Opdracht: Vervang in alle rijen hieronder "keypoints" overal door "landmarks" en geef de regels verder ongewijzigd terug.

(Rijen uit een dataset)
══════════
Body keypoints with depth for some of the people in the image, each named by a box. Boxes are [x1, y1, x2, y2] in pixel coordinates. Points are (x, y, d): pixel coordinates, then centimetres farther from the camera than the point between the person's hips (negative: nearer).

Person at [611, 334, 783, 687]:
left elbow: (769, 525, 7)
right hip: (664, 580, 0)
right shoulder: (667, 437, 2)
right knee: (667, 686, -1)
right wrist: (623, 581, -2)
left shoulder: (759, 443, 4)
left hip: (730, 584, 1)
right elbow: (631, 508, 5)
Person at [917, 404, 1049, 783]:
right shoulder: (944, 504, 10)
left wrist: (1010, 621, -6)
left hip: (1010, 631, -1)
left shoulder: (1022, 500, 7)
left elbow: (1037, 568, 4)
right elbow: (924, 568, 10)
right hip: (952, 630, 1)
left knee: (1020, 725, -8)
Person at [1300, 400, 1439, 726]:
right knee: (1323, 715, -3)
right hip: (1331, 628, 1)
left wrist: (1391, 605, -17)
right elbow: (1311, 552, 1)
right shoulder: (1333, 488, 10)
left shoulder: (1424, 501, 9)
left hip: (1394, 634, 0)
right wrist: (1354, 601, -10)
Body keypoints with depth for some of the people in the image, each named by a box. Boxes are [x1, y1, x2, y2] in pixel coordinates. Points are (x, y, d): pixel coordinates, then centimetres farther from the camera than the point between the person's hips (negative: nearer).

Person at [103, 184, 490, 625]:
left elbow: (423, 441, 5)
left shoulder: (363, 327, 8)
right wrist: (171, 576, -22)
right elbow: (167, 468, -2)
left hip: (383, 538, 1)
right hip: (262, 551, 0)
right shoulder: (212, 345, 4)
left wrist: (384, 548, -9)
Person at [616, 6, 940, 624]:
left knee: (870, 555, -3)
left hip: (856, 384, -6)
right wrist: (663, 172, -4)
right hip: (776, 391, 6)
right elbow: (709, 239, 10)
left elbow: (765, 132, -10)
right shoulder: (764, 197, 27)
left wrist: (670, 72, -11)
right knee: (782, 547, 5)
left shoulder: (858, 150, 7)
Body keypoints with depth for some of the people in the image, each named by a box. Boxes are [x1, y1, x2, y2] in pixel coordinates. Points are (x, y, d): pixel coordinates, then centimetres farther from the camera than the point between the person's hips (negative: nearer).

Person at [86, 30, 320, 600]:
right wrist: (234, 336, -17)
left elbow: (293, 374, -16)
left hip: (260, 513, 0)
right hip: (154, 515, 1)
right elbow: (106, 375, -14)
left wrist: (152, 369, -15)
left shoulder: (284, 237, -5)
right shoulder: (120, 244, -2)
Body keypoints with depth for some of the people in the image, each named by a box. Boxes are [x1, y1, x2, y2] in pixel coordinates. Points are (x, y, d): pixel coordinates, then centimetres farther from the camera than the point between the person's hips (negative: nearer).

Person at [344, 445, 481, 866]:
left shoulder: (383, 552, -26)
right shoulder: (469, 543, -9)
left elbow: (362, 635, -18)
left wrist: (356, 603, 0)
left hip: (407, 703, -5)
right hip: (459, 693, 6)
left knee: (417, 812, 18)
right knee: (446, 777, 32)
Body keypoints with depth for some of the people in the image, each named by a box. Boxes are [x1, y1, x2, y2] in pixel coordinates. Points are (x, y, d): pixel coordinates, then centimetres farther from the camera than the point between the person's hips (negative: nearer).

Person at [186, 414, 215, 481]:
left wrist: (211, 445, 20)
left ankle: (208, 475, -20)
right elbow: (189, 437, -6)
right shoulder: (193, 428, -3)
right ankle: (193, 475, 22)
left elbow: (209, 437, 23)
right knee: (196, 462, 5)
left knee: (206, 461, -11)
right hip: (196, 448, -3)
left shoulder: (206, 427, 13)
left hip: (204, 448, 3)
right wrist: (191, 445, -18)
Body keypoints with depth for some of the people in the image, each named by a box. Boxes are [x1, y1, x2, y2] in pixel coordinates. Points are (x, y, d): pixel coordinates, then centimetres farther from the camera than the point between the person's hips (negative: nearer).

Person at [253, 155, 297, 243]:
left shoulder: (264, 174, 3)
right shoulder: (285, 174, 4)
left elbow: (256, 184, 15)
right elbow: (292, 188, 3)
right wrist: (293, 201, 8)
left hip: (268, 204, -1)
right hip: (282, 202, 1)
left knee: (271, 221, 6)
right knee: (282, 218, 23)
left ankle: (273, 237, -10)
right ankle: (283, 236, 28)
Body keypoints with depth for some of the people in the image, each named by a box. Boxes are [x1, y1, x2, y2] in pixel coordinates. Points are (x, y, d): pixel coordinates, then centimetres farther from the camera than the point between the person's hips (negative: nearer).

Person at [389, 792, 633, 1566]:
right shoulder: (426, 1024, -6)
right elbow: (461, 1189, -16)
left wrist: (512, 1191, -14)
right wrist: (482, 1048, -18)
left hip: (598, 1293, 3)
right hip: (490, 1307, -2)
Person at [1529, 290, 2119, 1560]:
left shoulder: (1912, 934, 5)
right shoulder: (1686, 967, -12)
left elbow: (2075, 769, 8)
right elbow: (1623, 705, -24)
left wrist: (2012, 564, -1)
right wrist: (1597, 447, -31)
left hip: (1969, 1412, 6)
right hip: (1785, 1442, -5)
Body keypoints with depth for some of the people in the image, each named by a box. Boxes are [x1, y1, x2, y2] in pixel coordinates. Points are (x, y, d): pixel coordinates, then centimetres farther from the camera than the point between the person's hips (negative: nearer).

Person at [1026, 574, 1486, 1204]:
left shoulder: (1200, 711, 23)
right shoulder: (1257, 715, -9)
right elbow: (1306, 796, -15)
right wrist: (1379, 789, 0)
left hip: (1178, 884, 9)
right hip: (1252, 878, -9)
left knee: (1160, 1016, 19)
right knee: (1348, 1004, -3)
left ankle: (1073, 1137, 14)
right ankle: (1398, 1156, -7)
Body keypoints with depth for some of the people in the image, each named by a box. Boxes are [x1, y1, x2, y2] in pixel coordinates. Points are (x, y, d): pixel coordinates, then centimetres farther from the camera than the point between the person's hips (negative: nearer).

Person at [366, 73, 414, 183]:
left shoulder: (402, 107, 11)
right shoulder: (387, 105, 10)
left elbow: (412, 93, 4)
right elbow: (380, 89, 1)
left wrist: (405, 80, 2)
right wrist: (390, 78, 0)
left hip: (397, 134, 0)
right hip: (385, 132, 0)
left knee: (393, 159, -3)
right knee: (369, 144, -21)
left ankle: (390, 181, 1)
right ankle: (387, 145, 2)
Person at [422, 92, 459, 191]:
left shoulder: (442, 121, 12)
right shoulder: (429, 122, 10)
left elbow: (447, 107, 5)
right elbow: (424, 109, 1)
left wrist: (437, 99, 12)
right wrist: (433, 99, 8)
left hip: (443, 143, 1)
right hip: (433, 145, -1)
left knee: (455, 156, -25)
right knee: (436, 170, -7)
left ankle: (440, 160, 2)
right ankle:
══════════
Oplossing:
Body landmarks with depth for some of the people in the image, each named by a box. Boxes are [x1, y1, x2, y2] in pixel coordinates. Points are (x, y, d): pixel coordinates, then centimetres farther from the camera than the point between the person's hips (negative: nearer).

Person at [611, 334, 783, 687]:
left elbow: (769, 525, 7)
right hip: (664, 580, 0)
right shoulder: (667, 437, 2)
right knee: (667, 686, -1)
right wrist: (623, 581, -2)
left shoulder: (759, 443, 4)
left hip: (730, 584, 1)
right elbow: (631, 508, 5)
Person at [917, 404, 1049, 783]:
right shoulder: (944, 504, 10)
left wrist: (1010, 621, -6)
left hip: (1010, 631, -1)
left shoulder: (1022, 500, 7)
left elbow: (1037, 568, 4)
right elbow: (924, 568, 10)
right hip: (952, 630, 1)
left knee: (1020, 725, -8)
Person at [1300, 400, 1439, 726]:
right knee: (1323, 715, -3)
right hip: (1331, 628, 1)
left wrist: (1391, 605, -17)
right elbow: (1311, 552, 1)
right shoulder: (1333, 488, 10)
left shoulder: (1424, 501, 9)
left hip: (1394, 634, 0)
right wrist: (1354, 601, -10)
Body landmarks with depth for some of the people in the image, each named by a box. Boxes are [x1, y1, x2, y2] in pixel coordinates. Points are (x, y, d): pixel coordinates, then centimetres farther from the camera than the point between the person's hips (negative: nearer).

Person at [103, 184, 490, 625]:
left elbow: (423, 441, 5)
left shoulder: (363, 327, 8)
right wrist: (171, 576, -22)
right elbow: (167, 468, -2)
left hip: (383, 538, 1)
right hip: (262, 551, 0)
right shoulder: (212, 345, 4)
left wrist: (384, 548, -9)
Person at [616, 6, 940, 624]:
left knee: (870, 555, -3)
left hip: (856, 384, -6)
right wrist: (663, 172, -4)
right hip: (776, 391, 6)
right elbow: (709, 239, 10)
left elbow: (765, 132, -10)
right shoulder: (764, 197, 27)
left wrist: (670, 72, -11)
right knee: (782, 547, 5)
left shoulder: (858, 150, 7)
Body landmarks with depth for some of the people in the image, each named by a box. Boxes are [x1, y1, x2, y2] in pixel coordinates. Points are (x, y, d): pixel coordinates, then centimetres farther from the camera than the point between the person's hips (negative: nearer).

Person at [86, 30, 320, 600]:
right wrist: (234, 336, -17)
left elbow: (293, 374, -16)
left hip: (260, 513, 0)
right hip: (154, 515, 1)
right elbow: (106, 375, -14)
left wrist: (152, 369, -15)
left shoulder: (284, 237, -5)
right shoulder: (120, 244, -2)
Body landmarks with depth for some of the people in the image, each named by a box. Boxes are [x1, y1, x2, y2] in pixel coordinates. Points are (x, y, d): pixel coordinates, then centimetres farther from the camera than the point between the person's hips (negative: nearer).

Person at [344, 445, 481, 866]:
left shoulder: (383, 552, -26)
right shoulder: (469, 543, -9)
left elbow: (362, 635, -18)
left wrist: (356, 603, 0)
left hip: (407, 703, -5)
right hip: (459, 693, 6)
left knee: (417, 812, 18)
right knee: (446, 777, 32)
Body landmarks with depth for some of the people in the image, each named by a box. Boxes are [x1, y1, x2, y2] in pixel coordinates. Points are (x, y, d): pixel coordinates, then centimetres farther from the camera than the point between the person's hips (negative: nearer).

Person at [186, 414, 215, 481]:
left wrist: (211, 445, 20)
left ankle: (208, 475, -20)
right elbow: (189, 437, -6)
right shoulder: (193, 428, -3)
right ankle: (193, 475, 22)
left elbow: (209, 437, 23)
right knee: (196, 462, 5)
left knee: (206, 461, -11)
right hip: (196, 448, -3)
left shoulder: (206, 427, 13)
left hip: (204, 448, 3)
right wrist: (191, 445, -18)
Body landmarks with depth for some of the people in the image, each named by a box. Boxes are [x1, y1, x2, y2] in pixel coordinates. Points are (x, y, d): pixel coordinates, then centimetres farther from the camera than the point between the person's hips (negative: nearer).

Person at [253, 155, 297, 243]:
left shoulder: (264, 174, 3)
right shoulder: (285, 174, 4)
left elbow: (256, 184, 15)
right elbow: (292, 188, 3)
right wrist: (293, 201, 8)
left hip: (268, 204, -1)
right hip: (282, 202, 1)
left knee: (271, 221, 6)
right knee: (282, 218, 23)
left ankle: (273, 237, -10)
right ankle: (283, 236, 28)
Body landmarks with depth for some of the people in the image, each named by a box. Boxes are [x1, y1, x2, y2] in pixel coordinates. Points are (x, y, d): pixel coordinates, then centimetres farther from the camera than the point between the person's hips (negative: nearer).

Person at [389, 792, 633, 1566]:
right shoulder: (426, 1024, -6)
right elbow: (461, 1189, -16)
left wrist: (512, 1191, -14)
right wrist: (482, 1048, -18)
left hip: (598, 1293, 3)
right hip: (490, 1307, -2)
Person at [1529, 290, 2119, 1560]:
left shoulder: (1912, 934, 5)
right shoulder: (1686, 967, -12)
left elbow: (2075, 769, 8)
right elbow: (1623, 705, -24)
left wrist: (2012, 564, -1)
right wrist: (1597, 447, -31)
left hip: (1969, 1412, 6)
right hip: (1785, 1442, -5)
Body landmarks with depth for some of the people in the image, each named by a box. Boxes are [x1, y1, x2, y2] in pixel coordinates. Points are (x, y, d): pixel coordinates, then centimetres farther from the camera than the point between the person's hips (negative: nearer).

Person at [1026, 574, 1486, 1204]:
left shoulder: (1200, 711, 23)
right shoulder: (1257, 715, -9)
right elbow: (1306, 796, -15)
right wrist: (1379, 789, 0)
left hip: (1178, 884, 9)
right hip: (1252, 878, -9)
left knee: (1160, 1016, 19)
right knee: (1348, 1004, -3)
left ankle: (1073, 1137, 14)
right ankle: (1398, 1156, -7)
Body landmarks with depth for some of the people in the image, each named by a box. Boxes are [x1, y1, x2, y2] in pixel coordinates. Points are (x, y, d): pixel coordinates, then centimetres farther from the camera than the point between the person's hips (negative: nearer).

Person at [366, 73, 414, 183]:
left shoulder: (402, 107, 11)
right shoulder: (387, 105, 10)
left elbow: (412, 93, 4)
right elbow: (380, 89, 1)
left wrist: (405, 80, 2)
right wrist: (390, 78, 0)
left hip: (397, 134, 0)
right hip: (385, 132, 0)
left knee: (393, 159, -3)
right knee: (369, 144, -21)
left ankle: (390, 181, 1)
right ankle: (387, 145, 2)
Person at [422, 92, 459, 191]:
left shoulder: (442, 121, 12)
right shoulder: (429, 122, 10)
left elbow: (447, 107, 5)
right elbow: (424, 109, 1)
left wrist: (437, 99, 12)
right wrist: (433, 99, 8)
left hip: (443, 143, 1)
right hip: (433, 145, -1)
left knee: (455, 156, -25)
right knee: (436, 170, -7)
left ankle: (440, 160, 2)
right ankle:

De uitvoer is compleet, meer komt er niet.